Eden pun terdiam sejenak karena ia ingat betul bahwa Sri Isaac Xavier tak pernah membicarakan mengenai tes semacam ini sebagai kesatria Terpilih, Eden pun memantapkan niatnya,

"baik lah hamba bersedia"

ucap Eden yang membuat pendeta Carlos sedikit terkejut dengan sikap berani tanpa ragu Eden.

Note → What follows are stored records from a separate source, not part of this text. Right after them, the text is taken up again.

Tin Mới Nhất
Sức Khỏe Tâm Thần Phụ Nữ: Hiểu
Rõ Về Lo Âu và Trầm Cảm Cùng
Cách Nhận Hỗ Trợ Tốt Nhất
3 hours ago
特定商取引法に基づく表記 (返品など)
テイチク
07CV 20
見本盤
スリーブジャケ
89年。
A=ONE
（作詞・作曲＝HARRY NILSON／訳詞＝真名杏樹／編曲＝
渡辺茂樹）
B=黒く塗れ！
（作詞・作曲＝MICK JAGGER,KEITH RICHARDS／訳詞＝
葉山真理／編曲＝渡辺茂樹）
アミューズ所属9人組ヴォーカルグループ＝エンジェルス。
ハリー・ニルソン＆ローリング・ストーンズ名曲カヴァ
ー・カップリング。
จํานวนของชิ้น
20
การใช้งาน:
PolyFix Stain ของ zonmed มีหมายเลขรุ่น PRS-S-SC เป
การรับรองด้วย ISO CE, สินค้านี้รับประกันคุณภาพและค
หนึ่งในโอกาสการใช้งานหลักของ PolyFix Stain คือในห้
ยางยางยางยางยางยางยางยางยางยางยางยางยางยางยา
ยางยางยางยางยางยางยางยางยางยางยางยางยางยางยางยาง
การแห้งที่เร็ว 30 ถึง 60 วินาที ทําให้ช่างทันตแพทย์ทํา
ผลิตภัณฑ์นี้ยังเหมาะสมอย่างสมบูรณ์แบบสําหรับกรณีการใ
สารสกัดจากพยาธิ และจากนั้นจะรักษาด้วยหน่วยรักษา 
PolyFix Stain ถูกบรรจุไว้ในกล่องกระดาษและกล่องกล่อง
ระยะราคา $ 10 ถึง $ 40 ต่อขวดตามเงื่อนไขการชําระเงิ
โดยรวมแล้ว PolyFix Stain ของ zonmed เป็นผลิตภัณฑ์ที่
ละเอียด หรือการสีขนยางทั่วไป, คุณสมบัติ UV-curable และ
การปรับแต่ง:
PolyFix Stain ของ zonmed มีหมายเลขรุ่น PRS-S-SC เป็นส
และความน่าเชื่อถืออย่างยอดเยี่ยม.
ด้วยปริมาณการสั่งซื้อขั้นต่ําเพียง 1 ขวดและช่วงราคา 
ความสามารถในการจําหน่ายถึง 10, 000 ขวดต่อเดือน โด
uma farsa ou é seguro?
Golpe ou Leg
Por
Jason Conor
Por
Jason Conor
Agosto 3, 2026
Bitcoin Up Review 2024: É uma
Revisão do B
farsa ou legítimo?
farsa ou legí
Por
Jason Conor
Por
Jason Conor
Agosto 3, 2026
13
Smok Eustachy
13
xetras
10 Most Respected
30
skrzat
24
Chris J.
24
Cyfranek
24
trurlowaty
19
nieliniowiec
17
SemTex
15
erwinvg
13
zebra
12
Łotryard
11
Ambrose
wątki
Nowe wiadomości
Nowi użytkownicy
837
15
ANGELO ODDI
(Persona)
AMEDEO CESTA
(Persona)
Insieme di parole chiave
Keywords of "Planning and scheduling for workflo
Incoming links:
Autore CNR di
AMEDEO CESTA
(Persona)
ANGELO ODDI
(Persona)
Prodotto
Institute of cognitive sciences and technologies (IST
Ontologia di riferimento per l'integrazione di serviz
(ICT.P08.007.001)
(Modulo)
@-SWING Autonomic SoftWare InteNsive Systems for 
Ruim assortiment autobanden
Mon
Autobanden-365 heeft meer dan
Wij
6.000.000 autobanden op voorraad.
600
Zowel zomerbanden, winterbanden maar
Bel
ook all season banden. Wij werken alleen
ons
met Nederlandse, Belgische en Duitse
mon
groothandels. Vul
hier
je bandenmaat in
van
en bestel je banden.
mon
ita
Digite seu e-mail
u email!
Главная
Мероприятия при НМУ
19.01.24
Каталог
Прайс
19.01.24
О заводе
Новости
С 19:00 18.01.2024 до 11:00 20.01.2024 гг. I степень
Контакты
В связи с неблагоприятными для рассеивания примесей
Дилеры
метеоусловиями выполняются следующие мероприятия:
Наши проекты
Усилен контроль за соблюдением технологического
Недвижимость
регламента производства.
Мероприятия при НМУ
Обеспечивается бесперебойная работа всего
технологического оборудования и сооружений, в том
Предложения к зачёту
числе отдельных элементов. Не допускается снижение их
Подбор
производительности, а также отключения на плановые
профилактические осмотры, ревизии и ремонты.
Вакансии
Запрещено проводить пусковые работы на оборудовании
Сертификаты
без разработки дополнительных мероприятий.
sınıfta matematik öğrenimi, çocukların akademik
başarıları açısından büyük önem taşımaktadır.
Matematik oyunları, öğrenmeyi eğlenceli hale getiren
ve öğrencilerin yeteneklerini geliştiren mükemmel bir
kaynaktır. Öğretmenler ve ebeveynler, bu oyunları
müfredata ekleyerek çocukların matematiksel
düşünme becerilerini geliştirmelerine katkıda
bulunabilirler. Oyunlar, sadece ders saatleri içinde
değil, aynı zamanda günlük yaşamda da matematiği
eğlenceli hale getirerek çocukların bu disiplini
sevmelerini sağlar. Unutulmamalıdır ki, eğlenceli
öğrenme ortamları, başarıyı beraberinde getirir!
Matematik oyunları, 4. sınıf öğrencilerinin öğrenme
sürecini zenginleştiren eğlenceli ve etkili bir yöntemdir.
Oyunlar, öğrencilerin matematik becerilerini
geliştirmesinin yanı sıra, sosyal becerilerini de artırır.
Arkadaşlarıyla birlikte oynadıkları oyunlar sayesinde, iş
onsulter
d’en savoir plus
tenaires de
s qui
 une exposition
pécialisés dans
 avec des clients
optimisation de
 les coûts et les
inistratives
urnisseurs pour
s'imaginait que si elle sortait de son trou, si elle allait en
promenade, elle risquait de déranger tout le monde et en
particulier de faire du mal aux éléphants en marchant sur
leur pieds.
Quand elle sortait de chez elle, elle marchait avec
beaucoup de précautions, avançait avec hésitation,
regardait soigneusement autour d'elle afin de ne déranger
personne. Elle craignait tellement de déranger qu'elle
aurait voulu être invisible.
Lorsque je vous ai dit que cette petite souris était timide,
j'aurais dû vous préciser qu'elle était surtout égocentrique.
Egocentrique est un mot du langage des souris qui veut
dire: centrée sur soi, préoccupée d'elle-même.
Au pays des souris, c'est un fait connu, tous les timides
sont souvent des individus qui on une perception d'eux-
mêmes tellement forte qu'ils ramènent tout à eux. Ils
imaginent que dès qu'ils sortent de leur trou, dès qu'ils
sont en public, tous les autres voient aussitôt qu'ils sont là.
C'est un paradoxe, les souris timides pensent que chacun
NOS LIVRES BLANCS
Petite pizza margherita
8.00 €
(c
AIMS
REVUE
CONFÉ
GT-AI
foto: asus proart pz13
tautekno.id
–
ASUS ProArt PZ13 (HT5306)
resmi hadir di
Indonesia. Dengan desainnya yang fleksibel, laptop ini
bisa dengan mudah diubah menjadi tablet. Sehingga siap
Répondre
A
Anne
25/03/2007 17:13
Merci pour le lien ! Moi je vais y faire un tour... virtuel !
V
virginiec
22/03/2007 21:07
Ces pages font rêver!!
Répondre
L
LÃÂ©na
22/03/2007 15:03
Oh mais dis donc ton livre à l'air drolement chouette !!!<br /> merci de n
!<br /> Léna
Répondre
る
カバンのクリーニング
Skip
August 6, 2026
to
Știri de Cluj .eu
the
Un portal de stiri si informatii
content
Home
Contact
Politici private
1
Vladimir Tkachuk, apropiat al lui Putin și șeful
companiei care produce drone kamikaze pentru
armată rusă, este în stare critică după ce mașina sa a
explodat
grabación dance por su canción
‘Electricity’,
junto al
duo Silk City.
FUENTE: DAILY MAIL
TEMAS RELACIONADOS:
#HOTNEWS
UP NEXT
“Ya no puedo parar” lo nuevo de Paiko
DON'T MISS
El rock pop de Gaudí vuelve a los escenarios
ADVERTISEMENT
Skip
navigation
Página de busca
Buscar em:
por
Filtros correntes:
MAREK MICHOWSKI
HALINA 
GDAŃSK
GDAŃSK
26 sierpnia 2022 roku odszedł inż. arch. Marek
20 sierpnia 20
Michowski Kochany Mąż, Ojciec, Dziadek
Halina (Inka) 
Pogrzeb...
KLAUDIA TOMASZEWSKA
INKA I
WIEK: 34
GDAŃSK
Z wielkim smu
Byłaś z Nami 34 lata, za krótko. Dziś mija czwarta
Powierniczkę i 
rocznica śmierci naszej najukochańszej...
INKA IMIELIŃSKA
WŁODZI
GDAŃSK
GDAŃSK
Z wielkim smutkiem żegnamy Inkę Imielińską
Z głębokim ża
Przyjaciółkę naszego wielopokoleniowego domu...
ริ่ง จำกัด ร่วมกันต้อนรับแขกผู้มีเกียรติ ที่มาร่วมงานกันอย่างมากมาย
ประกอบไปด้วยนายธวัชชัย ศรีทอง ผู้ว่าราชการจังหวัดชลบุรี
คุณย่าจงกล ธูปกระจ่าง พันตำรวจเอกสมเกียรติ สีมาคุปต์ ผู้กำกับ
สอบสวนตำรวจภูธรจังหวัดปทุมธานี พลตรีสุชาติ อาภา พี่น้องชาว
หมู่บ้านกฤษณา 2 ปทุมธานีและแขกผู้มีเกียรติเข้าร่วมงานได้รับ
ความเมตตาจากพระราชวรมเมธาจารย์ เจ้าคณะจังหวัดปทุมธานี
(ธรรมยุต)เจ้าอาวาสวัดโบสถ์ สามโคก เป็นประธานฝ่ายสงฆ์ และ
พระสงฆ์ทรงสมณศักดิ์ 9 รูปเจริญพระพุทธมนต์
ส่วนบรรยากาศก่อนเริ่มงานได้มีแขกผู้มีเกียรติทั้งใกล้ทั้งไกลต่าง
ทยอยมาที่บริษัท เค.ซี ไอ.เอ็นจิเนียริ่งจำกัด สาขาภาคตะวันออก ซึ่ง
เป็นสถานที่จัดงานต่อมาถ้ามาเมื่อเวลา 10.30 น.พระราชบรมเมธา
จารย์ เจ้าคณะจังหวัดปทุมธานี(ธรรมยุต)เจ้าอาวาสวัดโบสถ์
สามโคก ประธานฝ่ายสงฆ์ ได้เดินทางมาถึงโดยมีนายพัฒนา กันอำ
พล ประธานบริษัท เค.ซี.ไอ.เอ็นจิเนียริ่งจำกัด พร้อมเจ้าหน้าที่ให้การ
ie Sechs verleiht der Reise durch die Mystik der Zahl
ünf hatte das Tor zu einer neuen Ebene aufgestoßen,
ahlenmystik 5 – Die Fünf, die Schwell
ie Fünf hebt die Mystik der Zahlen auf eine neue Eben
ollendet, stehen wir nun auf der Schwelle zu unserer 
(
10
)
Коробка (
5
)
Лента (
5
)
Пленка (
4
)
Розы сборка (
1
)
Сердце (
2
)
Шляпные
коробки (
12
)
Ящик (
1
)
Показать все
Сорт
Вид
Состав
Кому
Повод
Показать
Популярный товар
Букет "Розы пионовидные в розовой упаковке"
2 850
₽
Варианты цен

seorang pendeta kemudain mendekati Eden dengan membawa sebuah kotak yang berisi penutup mata, pendeta Carlos kemudian membuka kotak tersebut dan mengambil penutup mata yang ada di dalam, Eden kemudian mengulurkan tangannya seolah akan mengambil penutup kepala tersebut dan sekali lagi pendeta Carlos bertanya pada Eden,

"apakah ada sudah benar-benar yakin nona?"

ucap pendeta Carlos sambil sedikit menarik kembali penutup mata yang ada di tangannya,

dengan meneguhkan hati Eden pun menjawab,

"hamba yakin tuan, berikan penutup tersebut hamba akan memakainya"

ucapan Eden tersebut membuat pendeta Carlos memberikan penutup mata yang langsung di ambil oleh Eden.

ia pun berjalan pada titik yang telah di tentukan, Eden berdiri dan memandang ke depan tepat di tengah-tengah antara kedua pohon besar tersebut.

ia lalu memasang penutup mata tersebut, tak berselang lama tiba-tiba angin berhembus kencang mengiringi kedatangan Sri Isaac Xavier, dari raut wajahnya beliau tampak begitu marah dengan tindakan sembrono yang di lakukan oleh pendeta Carlos, sedangkan Eden tak mengetahui keadaan sekitar karena matanya telah tertutup.